Problem. Extend the passage below on coastal erosion in Southeastern Louisiana, picking up after its final sentence.
*** Passage shown ***
As native freshwater wetland plant communities have degraded, they have often become clogged with invasive plant species, such as hydrilla (Hydrilla verticillata), salvinia (Salvinia molesta), water hyacinth (Eichhornia crassipes), and Chinese tallow (Triadica sebifera). These invasive plant species damage wetland ecosystems by competing with native species. Furthermore, they hold fewer benefits in buffering landscapes against coastal erosion. Likewise, nutria (Myocastor coypus) are an invasive species of rodent introduced from South America in the 1930s. Nutria damage the plant communities of coastal wetlands through overgrazing. Thus, invasive plant and animal species have contributed significantly to coastal erosion by eliminating native plant communities that historically stabilized sediment in the face of high-energy erosional events.

As with sea level rise, coastal erosion is likely to become an even greater problem for Southeastern Louisiana in the future. First, without taking some fairly radical actions to remediate the problem (discussed further in Part 3), the lack of sediment from the Mississippi River accumulating in the coastal wetlands of the delta will continue to be a major factor causing coastal erosion. As stated above, if the coastline is not prograding—or at least held in equilibrium by processes of sedimentation—it will be eaten away by erosion and it will retrograde. Without more sediment from the Mississippi, coastal erosion and retrogradation are inevitable.
*** End of Passage shown ***
*** Dataset ***
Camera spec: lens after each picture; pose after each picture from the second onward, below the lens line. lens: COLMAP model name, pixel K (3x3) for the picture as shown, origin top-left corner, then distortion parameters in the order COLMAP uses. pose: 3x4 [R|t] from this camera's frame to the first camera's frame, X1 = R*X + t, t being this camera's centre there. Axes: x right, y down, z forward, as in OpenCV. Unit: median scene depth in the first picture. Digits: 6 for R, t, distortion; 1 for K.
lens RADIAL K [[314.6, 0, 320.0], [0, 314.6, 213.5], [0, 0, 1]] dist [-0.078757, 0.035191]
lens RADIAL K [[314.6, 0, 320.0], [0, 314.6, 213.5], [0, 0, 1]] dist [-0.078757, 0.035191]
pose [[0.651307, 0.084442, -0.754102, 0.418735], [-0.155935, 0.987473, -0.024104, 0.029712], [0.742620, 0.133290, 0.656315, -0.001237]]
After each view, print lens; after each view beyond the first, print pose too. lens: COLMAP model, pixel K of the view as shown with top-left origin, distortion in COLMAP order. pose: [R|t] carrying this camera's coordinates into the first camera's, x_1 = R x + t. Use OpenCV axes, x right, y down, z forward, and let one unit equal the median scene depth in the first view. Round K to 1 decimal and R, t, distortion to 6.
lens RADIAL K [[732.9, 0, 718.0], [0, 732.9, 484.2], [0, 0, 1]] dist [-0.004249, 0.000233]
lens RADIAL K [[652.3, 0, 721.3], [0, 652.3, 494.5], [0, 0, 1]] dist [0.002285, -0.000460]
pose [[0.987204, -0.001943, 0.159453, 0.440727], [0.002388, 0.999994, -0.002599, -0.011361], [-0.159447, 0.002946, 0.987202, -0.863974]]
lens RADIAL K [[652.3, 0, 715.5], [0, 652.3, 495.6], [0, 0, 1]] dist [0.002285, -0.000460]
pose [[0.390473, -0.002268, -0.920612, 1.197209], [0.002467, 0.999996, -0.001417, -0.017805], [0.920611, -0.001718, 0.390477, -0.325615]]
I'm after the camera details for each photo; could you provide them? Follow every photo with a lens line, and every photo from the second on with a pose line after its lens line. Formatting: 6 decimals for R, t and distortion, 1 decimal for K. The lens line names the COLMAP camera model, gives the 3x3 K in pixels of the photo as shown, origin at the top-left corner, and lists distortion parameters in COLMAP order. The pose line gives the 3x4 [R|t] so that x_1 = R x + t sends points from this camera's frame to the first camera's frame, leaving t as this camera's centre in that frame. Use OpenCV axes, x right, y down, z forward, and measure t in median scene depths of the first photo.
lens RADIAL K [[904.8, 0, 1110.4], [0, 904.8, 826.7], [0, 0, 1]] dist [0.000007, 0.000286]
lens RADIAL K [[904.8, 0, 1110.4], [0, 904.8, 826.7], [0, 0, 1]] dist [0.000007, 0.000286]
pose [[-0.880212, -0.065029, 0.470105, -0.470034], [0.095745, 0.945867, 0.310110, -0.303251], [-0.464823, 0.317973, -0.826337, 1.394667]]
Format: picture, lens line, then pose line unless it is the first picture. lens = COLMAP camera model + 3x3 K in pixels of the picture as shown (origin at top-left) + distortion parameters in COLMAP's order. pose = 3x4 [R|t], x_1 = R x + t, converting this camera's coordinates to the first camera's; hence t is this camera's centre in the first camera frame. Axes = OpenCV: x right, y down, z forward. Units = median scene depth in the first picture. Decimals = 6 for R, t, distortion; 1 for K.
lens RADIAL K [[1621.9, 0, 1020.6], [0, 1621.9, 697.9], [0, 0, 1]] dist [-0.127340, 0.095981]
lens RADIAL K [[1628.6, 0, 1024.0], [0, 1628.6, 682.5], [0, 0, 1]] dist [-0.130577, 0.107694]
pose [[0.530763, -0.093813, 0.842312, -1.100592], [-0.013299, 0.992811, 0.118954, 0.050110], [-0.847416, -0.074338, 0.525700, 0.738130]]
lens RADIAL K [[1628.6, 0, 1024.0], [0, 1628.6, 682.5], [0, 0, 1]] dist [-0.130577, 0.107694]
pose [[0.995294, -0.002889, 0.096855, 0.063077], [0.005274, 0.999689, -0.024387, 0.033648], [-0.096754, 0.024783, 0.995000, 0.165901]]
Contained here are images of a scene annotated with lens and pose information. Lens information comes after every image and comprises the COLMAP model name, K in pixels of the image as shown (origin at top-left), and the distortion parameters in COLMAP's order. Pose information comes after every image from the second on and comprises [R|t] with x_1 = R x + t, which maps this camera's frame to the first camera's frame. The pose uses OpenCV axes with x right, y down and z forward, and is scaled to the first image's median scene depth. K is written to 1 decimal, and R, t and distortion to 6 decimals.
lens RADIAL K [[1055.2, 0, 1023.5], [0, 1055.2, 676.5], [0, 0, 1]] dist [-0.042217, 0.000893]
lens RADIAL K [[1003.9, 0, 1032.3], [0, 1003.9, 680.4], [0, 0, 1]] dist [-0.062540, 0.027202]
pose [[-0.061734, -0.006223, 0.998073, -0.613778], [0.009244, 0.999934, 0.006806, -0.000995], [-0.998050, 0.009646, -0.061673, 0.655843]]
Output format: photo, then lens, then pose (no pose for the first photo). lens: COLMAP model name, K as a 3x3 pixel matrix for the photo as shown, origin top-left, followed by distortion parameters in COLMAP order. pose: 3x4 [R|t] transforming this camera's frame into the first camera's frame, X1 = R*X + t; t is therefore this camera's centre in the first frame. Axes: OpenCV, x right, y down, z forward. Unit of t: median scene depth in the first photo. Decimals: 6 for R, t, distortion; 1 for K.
*** End of Dataset ***
Task result.
Second, many current weather models suggest that increasing global temperatures and other related climatic effects will increase the frequency, size, and intensity of tropical storms in the future (Knutson et al., 2010). More and more powerful tropical storms would have terrible consequences for erosion along the Gulf Coast. Furthermore, warmer global temperatures and a warmer Gulf of Mexico would increase the amount of energy present in the seas adjacent to the coastline. Through a variety of mechanisms, this is likely to contribute to increased coastal erosion in the future.

Third, if the ongoing degradation of coastal wetland vegetation communities continues, coastal erosion will accelerate. Without the presence of coastal wetland vegetation communities to buffer the effects of high-energy storm events and marine energy, more and more land will be lost to erosion. Radical action is required to protect our remaining wetland areas from human-made sources of degradation and destruction, as well as the impacts of invasive plant species.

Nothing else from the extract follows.